ACTIVITY: Please replace "Direktur Utama" with "Presiden Direktur" in the lines that begin at the line containing "menempati jabatan politik atau pemerintahan." and stop after the line containing "sebagai Direktur Utama", and leave everything else unchanged.

Items listed in a dataset
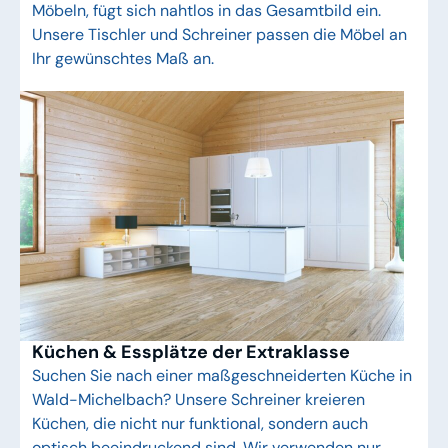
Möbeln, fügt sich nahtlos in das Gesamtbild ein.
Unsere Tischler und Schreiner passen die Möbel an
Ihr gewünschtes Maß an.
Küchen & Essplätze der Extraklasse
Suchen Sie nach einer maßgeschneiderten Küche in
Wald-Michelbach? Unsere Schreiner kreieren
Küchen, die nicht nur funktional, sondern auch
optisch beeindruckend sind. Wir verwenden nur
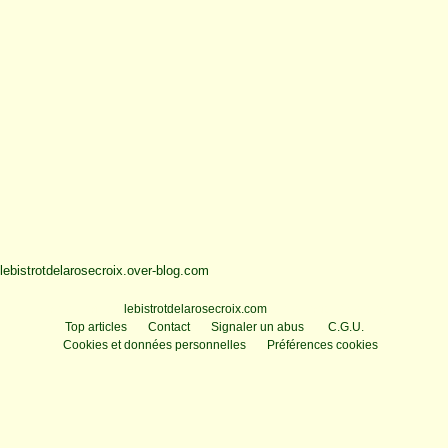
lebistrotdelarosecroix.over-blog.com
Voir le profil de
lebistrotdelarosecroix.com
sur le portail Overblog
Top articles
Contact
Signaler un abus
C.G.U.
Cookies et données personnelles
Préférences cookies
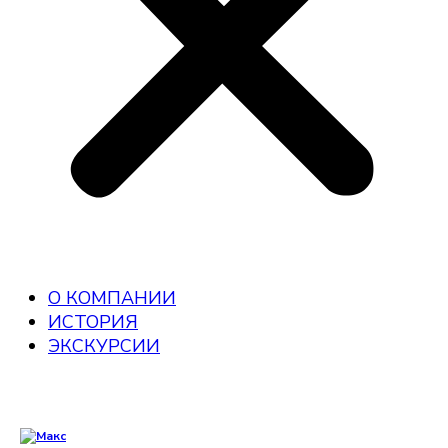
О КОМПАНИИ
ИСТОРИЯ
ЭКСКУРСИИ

---

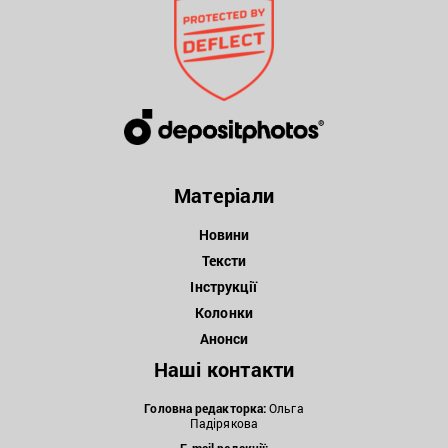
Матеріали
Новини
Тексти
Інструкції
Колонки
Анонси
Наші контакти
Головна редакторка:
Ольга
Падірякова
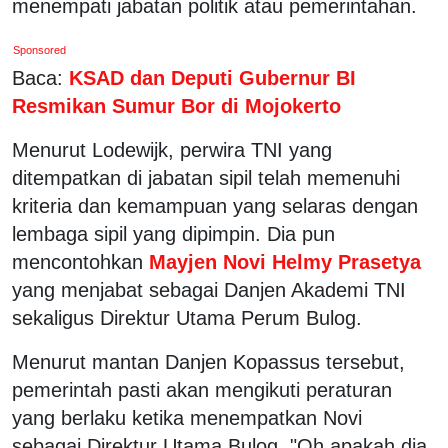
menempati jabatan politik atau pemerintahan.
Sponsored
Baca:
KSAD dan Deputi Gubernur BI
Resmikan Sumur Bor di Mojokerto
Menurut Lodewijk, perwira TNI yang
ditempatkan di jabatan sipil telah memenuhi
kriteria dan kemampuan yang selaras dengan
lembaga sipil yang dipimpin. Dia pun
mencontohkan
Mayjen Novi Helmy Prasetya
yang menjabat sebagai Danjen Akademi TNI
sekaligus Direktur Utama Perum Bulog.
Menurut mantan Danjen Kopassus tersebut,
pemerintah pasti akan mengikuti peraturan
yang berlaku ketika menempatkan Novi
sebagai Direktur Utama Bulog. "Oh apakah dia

YOUR RESPONSE:
menempati jabatan politik atau pemerintahan.
Sponsored
Baca:
KSAD dan Deputi Gubernur BI
Resmikan Sumur Bor di Mojokerto
Menurut Lodewijk, perwira TNI yang
ditempatkan di jabatan sipil telah memenuhi
kriteria dan kemampuan yang selaras dengan
lembaga sipil yang dipimpin. Dia pun
mencontohkan
Mayjen Novi Helmy Prasetya
yang menjabat sebagai Danjen Akademi TNI
sekaligus Presiden Direktur Perum Bulog.
Menurut mantan Danjen Kopassus tersebut,
pemerintah pasti akan mengikuti peraturan
yang berlaku ketika menempatkan Novi
sebagai Presiden Direktur Bulog. "Oh apakah dia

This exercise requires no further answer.